大体経営者と同じテーブルに配置されるため、普段の仕事の喧騒から一定の距離を置いたような穏やかな歓談が出来たことも嬉しかった。
周りが静かだったから、経営者達も例年よりうんとにこやかな笑顔だった気がした。
忘年会の締めの挨拶を、うちの経営者は僕に依頼する事が多い。
数年前に執り行われた創立30周年記念式典の締めも任された。
僕は言ってみればまあまあ大きなうちの会社組織の中の支店長のような立場(厳密に言うと違うが極めて明瞭な表現をすればそうなる)なので、毎回毎回その役割が回ってくるというほどのものではないのだが、経営者の真意は分からないと言えば分からない。不自然と言うほどではないのだが・・・僕も深く考えてはいないし、恐らく周囲の幹部たちも他の職員たちも同様だろう。
不得意ではないから特別嫌ではないし、寧ろ(全員が参加する訳ではないにしろ)200人を超える社員たちの前で何らかのアウトプットが出来る機会を得られると考えればプラスの要素が多いと思っている。

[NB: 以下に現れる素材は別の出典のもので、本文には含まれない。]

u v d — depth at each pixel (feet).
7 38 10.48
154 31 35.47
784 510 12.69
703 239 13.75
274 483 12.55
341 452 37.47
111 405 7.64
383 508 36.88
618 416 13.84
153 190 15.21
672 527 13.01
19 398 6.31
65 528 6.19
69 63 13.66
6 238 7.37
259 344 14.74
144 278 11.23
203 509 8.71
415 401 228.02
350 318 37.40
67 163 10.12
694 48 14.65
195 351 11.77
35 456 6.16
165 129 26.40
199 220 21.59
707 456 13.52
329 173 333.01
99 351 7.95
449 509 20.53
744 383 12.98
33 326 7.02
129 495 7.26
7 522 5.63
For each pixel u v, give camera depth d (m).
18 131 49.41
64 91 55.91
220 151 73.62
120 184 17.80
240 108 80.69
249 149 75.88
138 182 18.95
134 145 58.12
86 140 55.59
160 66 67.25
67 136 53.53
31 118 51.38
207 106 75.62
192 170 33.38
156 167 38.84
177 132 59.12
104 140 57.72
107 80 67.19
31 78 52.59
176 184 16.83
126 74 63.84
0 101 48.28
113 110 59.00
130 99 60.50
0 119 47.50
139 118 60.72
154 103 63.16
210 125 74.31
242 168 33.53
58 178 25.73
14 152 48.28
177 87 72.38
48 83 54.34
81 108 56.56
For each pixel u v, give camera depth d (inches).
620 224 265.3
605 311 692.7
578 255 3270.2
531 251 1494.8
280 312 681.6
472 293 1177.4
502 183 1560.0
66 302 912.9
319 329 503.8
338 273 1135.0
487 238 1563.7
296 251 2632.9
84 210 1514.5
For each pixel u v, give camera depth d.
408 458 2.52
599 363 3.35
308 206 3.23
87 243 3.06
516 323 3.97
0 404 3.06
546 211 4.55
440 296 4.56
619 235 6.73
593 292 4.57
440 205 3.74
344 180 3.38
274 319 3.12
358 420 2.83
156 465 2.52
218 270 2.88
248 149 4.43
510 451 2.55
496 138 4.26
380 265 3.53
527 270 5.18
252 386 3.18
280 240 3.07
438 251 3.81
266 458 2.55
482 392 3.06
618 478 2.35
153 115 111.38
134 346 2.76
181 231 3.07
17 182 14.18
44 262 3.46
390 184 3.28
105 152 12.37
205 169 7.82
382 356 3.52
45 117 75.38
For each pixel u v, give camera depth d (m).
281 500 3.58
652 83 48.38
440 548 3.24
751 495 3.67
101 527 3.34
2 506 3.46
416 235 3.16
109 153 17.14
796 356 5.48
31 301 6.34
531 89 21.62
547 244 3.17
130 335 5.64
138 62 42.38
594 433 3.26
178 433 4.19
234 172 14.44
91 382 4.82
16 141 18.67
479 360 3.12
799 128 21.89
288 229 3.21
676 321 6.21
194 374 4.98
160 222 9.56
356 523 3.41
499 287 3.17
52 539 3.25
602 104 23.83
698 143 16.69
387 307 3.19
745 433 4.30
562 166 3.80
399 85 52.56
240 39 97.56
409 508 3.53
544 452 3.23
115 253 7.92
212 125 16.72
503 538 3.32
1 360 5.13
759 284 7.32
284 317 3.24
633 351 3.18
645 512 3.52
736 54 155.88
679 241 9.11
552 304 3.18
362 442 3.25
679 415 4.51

数年前に他所の部長が挨拶を任されていた時、会の半ば位に裏でメモ紙を見ながらブツブツと何かを呟いているところを発見した。
「なにをしているんですか」
と声を掛けると、
「挨拶をしなければいけないので・・・覚えているんです・・・。」
と顔を真っ赤にして言っていた。加えて、酔いを回さないと緊張してしまうのでお酒も沢山飲んだとのことだった。普段は不遜な男なのに、こういうのは苦手なんだなと思い気の毒に思った。こういうのは、普段の性質とはまた全く別物だということなのだろう。
・・・なんにせよ、他の幹部たちは大体こういったことは嫌がる傾向にあるのかもしれないと、その時初めて感じたのを覚えている。
折角社員たちの前で一年の終わりに話をするのだから、何か捻りのある話をしたい。
僕が毎回思うのはそういうことだ。
「一年間お疲れさまでした」
「来年も力を合わせて頑張りましょう」
そんな常套句を並べても面白くもなんともないし、わざわざ壇上に立って言うほどの事でもない。ありふれた言葉を集めて並べても何の意味も為さないように思える。
数年前はAmazon創設者のジェフ・ベゾスの話をした。極めて尊敬する人物だし、Amazonが現在のような成功を収める過程は非常に面白いものだと思っている。
そして前回は「A rolling stone gathers no moss(転がる石は苔を集めない)」という諺(ことわざ)を使って話をした。
ローリングストーンズのトラック集のタイトルとしても使用されているイギリスの古い諺(ことわざ)で、昔から僕の好きな言葉(言い回し)のひとつだ。
イギリスでは「頻繁に住所や職業を変える人は大成しない」といった意だが、海を渡ったアメリカにおいては「活発に活動し、常に精進しようとする人は古くならず新鮮でいられる」といった解釈になっている。両国のマインドの違いだろうが、僕は後者を取っている。
科学や工業技術などと一緒で、人の意識や民度、そして社会的に正しいとされる尺度のようなものもまた一どころには留まらないものだと思っていて(諸行無常というと若干大袈裟なので有為転変と言っておこう)、「自分は自分だ」等と頑固に構えているといつの間にか時代錯誤になってしまう。「正しさ」という観念も時代と共に移り変わっていくものなのだ。・・・と思っている。
「来年は留まる石ではなく、動き続ける一年にしましょう」
面白いかどうかは分からないけれど、変化球のような挨拶にはなったのではないだろうか。割と、そういう非常套句的な表現を混ぜた方が人の耳はこちらに向くものなのだ。
尊敬する上司から「数年前の自分の仕事を思い返した時、恥ずかしいと思うのが普通だ。常に昨年の自分よりも自らが高まっていれば自然とそう思うものだ」と何回か聞いたことがある。初めて聞いたときは目からウロコだったし、まさしく「A rolling stone gathers no moss」だなと感じた。
今年以降、暫く歳の締めの挨拶は回ってこないのではないかと思っている。根拠はないが、何となくそういう確信がある。
いつかまた、そういう機会があれば、聞く人の心に残る話をしたいものである。